Focus on a Balanced Portfolio of Metrics for Cloud Computing
What are the key IT metrics IT leaders should focus on for cloud computing, and why?
IT organizations invest significant resources into measuring and influencing key IT behaviors in order to meet their goals. Today, with cloud computing, many key IT metrics are not aligned to the business goals of the customers they serve, incenting the wrong behavior in IT.
IT organizations now understand that IT metrics can shape customer experience and most realize that “what gets measured gets done.” Unfortunately, not all have rebalanced their portfolio of key IT metrics in response to changing business preferences, putting IT cloud initiatives at risk. Focusing on qualitative customer metrics aligned to business-defined critical success factors (CSF) builds rapport with, and demonstrates value to, your business; focusing on quantitative metrics like up-time or availability does not. Focusing on a balance of satisfaction and activity metrics optimizes the productivity and effectiveness of the IT and its cloud initiatives, meeting your business’s goals.
IT leaders should consider a balanced portfolio approach to key IT metrics for cloud computing that are aligned to business goals and communicate the value of IT’s role, not its activities. IT leaders should favor satisfaction measures (employee and customer satisfaction, business value) as key customer-facing metrics; presenting prepackaged IT activity reports to customers may be counterproductive as it seldom shows IT or cloud computing’s value. Not only should IT leaders rebalance their mix of key IT metrics, and focus business-facing metrics on satisfaction and value, but they must also monitor shifting business preferences and changing customer demographics; developing metrics-driven approaches that adapt as the business responds to market conditions. Visible and continued value contribution is critical for ongoing business funding of IT.
What You Need to Know:
IT organizations have learned how to influence IT performance through metrics. Most IT leaders now have a hard-won understanding of the old adage that “what gets measured gets done” and its corollary “you can’t manage what you don’t measure.” Still, IT often reports on operational level activities via quantitative metrics. IT leaders know that metrics drive performance, but many IT leaders are neither rebalancing their metrics portfolio nor crafting a balanced portfolio of IT metrics to drive business-aligned behaviors accordingly. IT should monitor performance against specific critical success factors (CSF) of business goals, not operational IT goals.
- There are two primary groups of metrics IT leaders can choose from in this situation: satisfaction (qualitative) and activity (quantitative.) The correct balance of these two groups is essential to creating and demonstrating business value. Focusing on a mix of satisfaction (employee, customer and business) and activity (IT efficiency and effectiveness) metrics drives more business-aligned reporting.
- Satisfaction metrics are qualitative. They are subjective, and show how users and customers perceive or “feel about” their IT and cloud computing experience. Focusing on these metrics tends to build awareness and rapport with your business partners, increasing the perceived value of IT by your business peers.
- Activity metrics are quantitative, objectively counting measures of productivity and effectiveness. Common examples of activity metrics include uptime and availability. While several of these metrics are critical to managing the IT function, they should only be provided to customers if they pertain directly to a business CSF.
What You Need to Do:
You must create a balanced portfolio of cloud service metrics covering satisfaction (subjective and qualitative) and activity (objective and quantitative) that together reflect your unique situational requirements and defined business goals. You should choose metrics that show IT and end-user productivity as well as progress towards established, published and important business CSFs.

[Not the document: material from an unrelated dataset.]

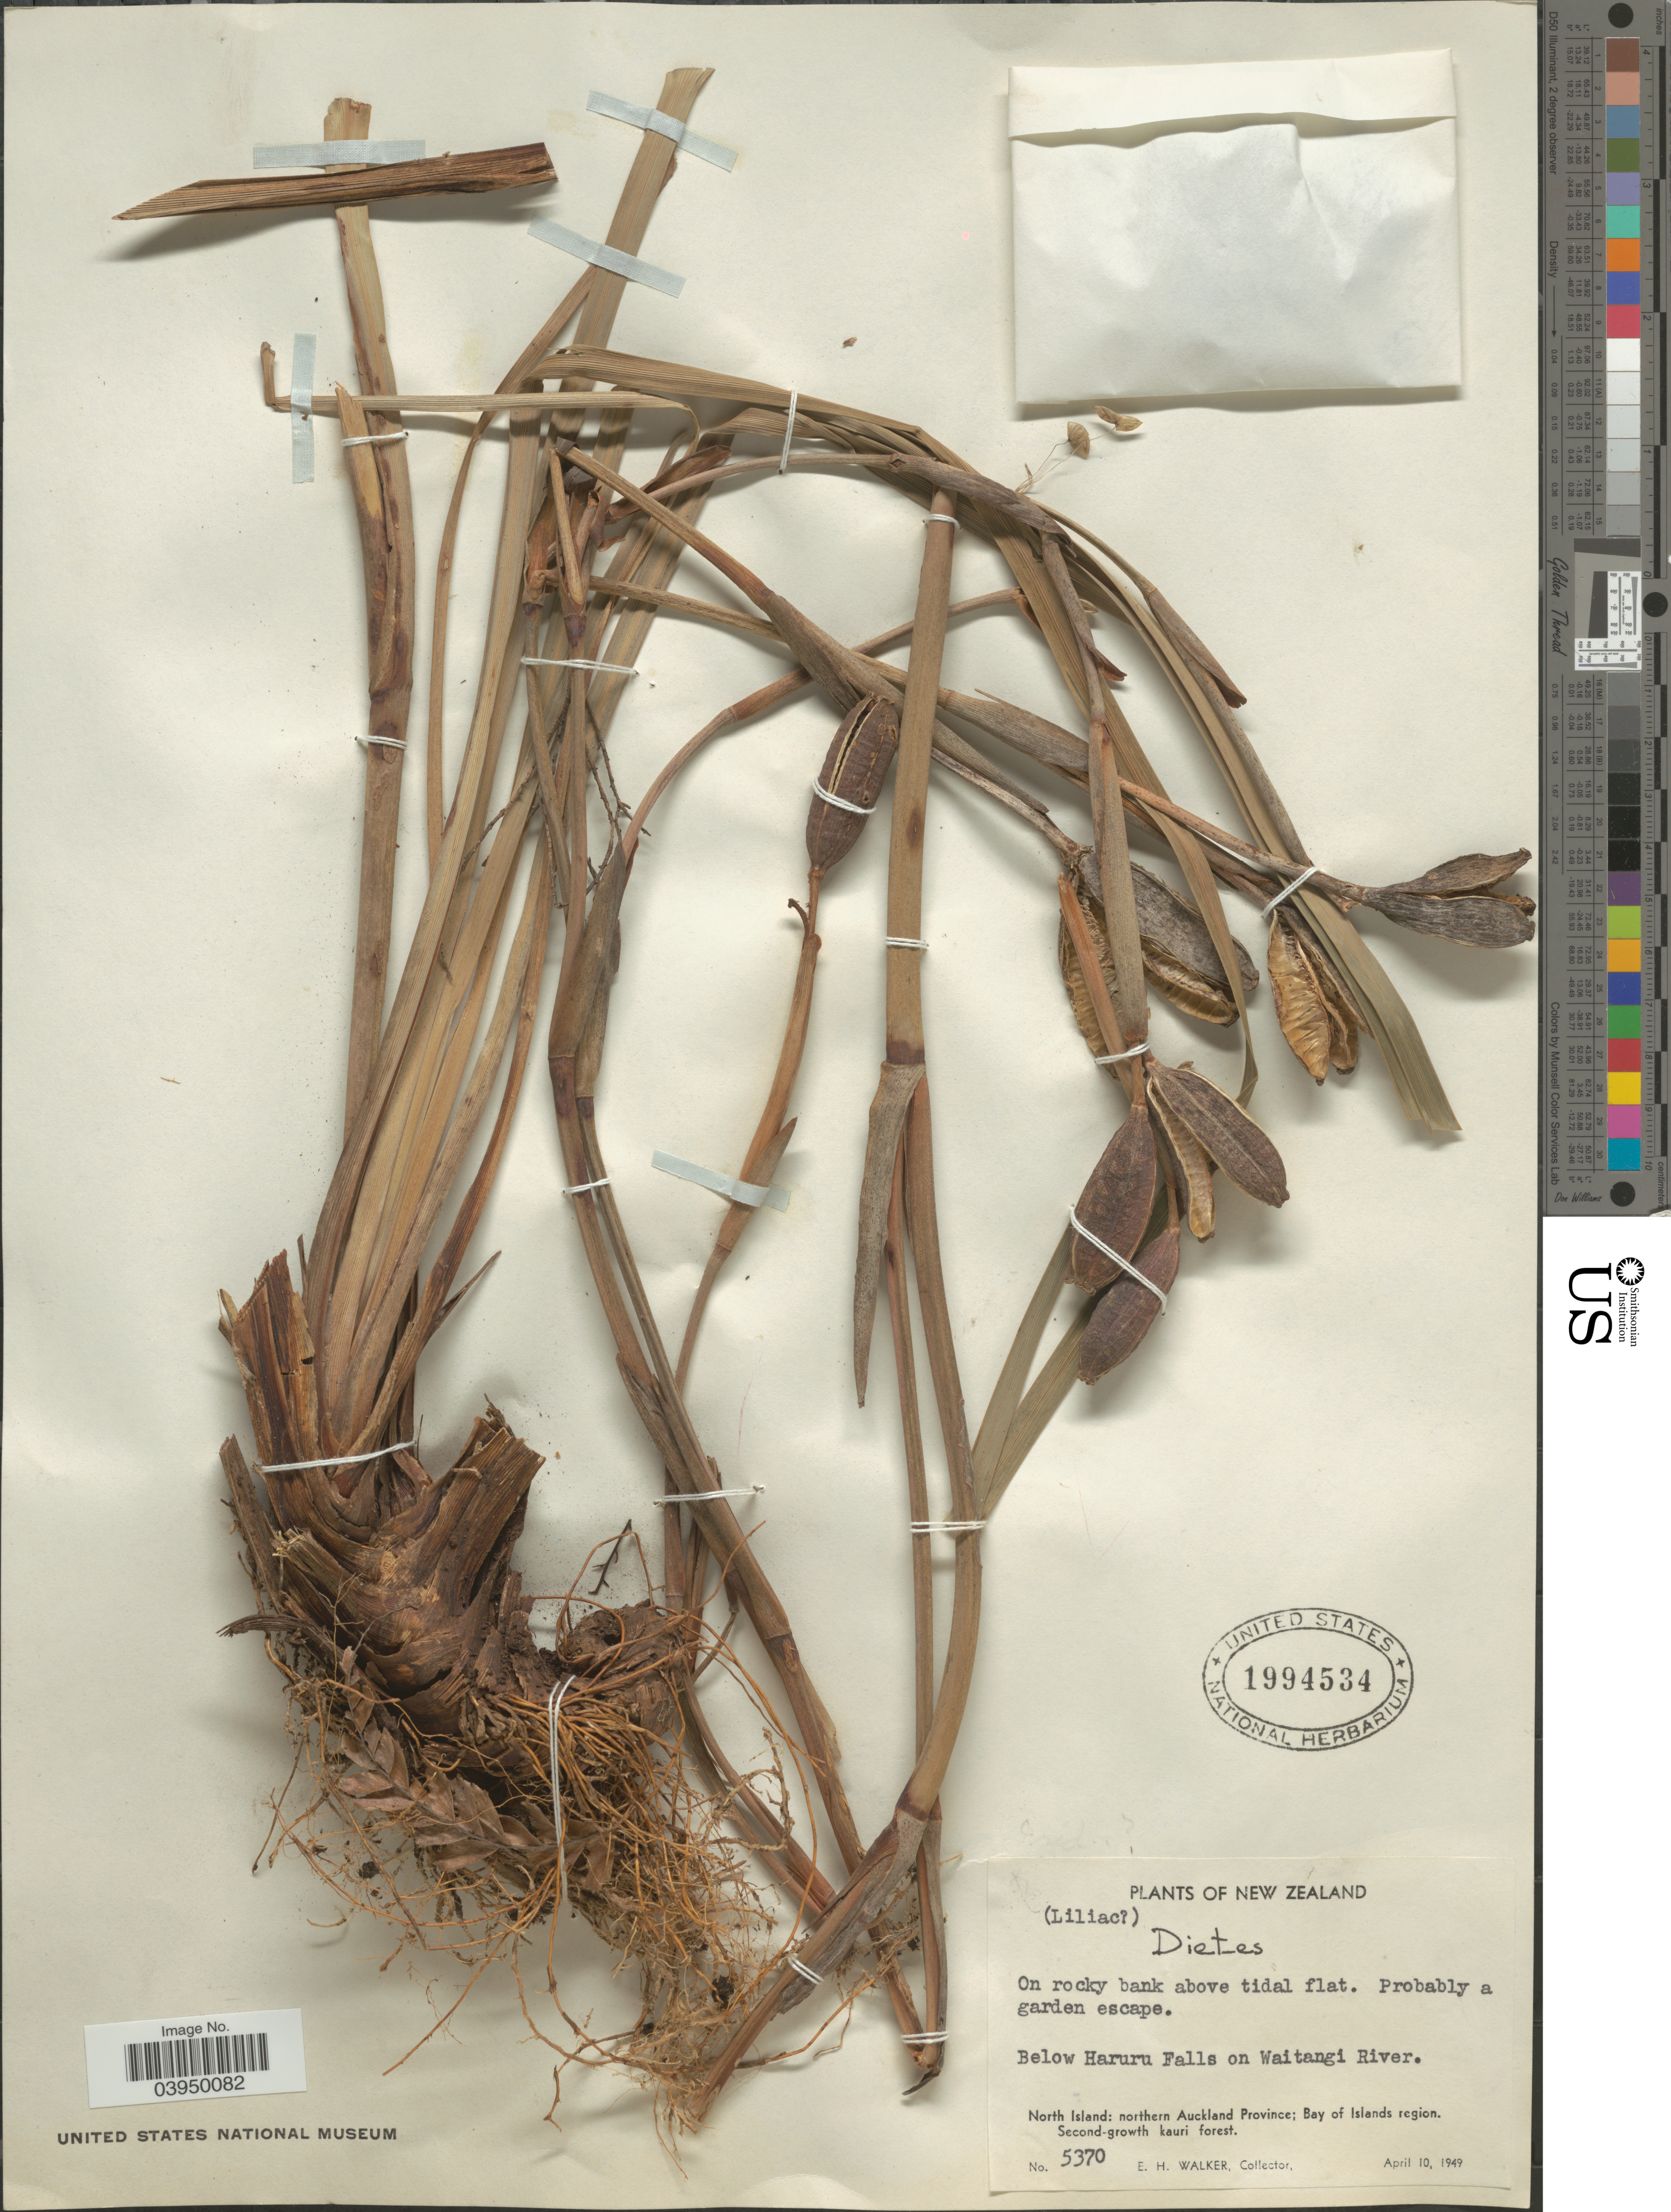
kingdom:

- If you are not promoting customer satisfaction and business perception of IT value as key business metrics, check for the need to prepare for the influx of personal device usage in the workplace — including managing growing workforce expectations around mobility and the ability to use any device or application anytime, anywhere. Satisfaction with IT’s ability to support significant volumes and types of personally owned consumer technology and services require a metrics portfolio rebalance. Make sure you’re prepared.
- If you are unfamiliar with diagnostic customer satisfaction metrics, consider learning about those best practices used in service marketing science such as SERVQUAL, which can help you understand customer expectations for service. SERVQUAL measures desired service level as well as perceived service levels. The difference between desired and perception is satisfaction. SERVQUAL is diagnostic: within a satisfaction score, it can indicate which of five core service experience dimensions require improvement, improving utility over homemade customer satisfaction approaches.
- If there are issues with tying IT activities to business CSFs, as there often are, consider using a process like GQM. Metrics that flow from business goals that have defined CSFs make the best key performance indicators (KPI) for IT metrics. The GQM method can help IT leaders establish links from business goals to IT metrics quickly and accurately.
Regardless of the exact mix of activity and engagement metrics, what gets measured and actively managed is what gets done. This means you must consider very carefully and precisely what you want IT and your cloud computing initiatives to do for your business. Ensure your cloud metrics balance satisfaction and activity and that they all monitor business CSFs. Finally, make sure your direction is SMART: specific, measurable, achievable, realistic and time-related.